By Ken Dilanian in Washington | China Daily | Updated: 2014-05-31 07:48

Edward Snowden says he repeatedly raised constitutional concerns about National Security Agency surveillance internally, but an NSA search turned up a single e-mail in which Snowden gently asks for "clarification" on a technical legal question about training materials, agency officials said.

Snowden, a former NSA systems administrator whose leaks have exposed some of the agency's most sensitive spying operations, called himself a patriot in an interview this week with NBC News' Brian Williams.

Asked by Williams whether he first raised his qualms with his bosses, he said, "I reported that there were real problems with the way the NSA was interpreting its legal authorities."

On Thursday, NSA released the e-mail they said Snowden appeared to be referring to, which the agency says is the only communication from Snowden it could find raising any concerns. It was dated April 8, 2013, three months after Snowden first reached out to journalists anonymously. Former NSA chief Gen. Keith Alexander said the agency could find no one to whom Snowden voiced concerns verbally either.

In the e-mail to NSA's general counsel's office, Snowden questions an NSA document showing the hierarchy of governing authorities, which appeared to put executive orders on par with federal statutes.

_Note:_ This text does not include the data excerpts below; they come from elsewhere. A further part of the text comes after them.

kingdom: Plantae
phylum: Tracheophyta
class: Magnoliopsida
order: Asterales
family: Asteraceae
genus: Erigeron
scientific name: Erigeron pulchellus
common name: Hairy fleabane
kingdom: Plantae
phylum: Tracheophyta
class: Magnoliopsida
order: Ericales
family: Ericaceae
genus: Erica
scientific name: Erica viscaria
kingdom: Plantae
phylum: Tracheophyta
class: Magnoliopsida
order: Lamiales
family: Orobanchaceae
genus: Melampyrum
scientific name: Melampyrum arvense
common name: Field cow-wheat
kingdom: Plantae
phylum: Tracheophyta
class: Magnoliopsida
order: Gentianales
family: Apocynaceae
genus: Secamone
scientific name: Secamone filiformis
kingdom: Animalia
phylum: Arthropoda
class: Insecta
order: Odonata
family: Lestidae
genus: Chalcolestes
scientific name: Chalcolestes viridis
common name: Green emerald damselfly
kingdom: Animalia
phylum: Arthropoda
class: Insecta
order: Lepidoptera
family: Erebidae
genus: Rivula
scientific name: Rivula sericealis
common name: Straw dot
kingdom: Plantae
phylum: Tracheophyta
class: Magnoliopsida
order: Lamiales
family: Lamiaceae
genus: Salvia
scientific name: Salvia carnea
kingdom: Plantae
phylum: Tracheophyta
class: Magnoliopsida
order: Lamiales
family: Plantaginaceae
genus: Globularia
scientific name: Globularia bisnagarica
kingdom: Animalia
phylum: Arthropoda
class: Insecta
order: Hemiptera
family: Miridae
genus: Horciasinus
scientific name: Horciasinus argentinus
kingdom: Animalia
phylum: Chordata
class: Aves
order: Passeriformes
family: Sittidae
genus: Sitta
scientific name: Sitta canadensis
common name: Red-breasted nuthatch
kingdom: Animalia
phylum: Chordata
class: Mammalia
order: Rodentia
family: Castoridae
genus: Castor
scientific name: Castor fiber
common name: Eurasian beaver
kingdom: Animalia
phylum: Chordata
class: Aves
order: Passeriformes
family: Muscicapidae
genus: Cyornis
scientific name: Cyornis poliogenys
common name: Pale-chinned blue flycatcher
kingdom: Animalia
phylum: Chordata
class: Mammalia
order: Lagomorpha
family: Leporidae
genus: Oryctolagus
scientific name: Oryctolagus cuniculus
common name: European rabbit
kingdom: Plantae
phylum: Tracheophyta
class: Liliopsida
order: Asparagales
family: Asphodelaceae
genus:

"I'm not entirely certain, but this does not seem correct, as it seems to imply executive orders have the same precedence as law," Snowden said in the e-mail. "Could you please clarify?"

An unidentified NSA lawyer began his reply, "Hello, Ed," and told Snowden he was correct: Executive orders cannot override federal law.

In an e-mail to The Washington Post, Snowden called the official release of the e-mail "incomplete", the newspaper reported late on Thursday.

Snowden said it did not include his correspondence with NSA compliance officials and concerns he had raised about "indefensible collection activities."

"If the White House is interested in the whole truth, rather than the NSA's clearly tailored and incomplete leak today for a political advantage, it will require the NSA to ask my former colleagues, management and the senior leadership team about whether I, at any time, raised concerns about the NSA's improper and at times unconstitutional surveillance activities," Snowden wrote to the Post. "It will not take long to receive an answer."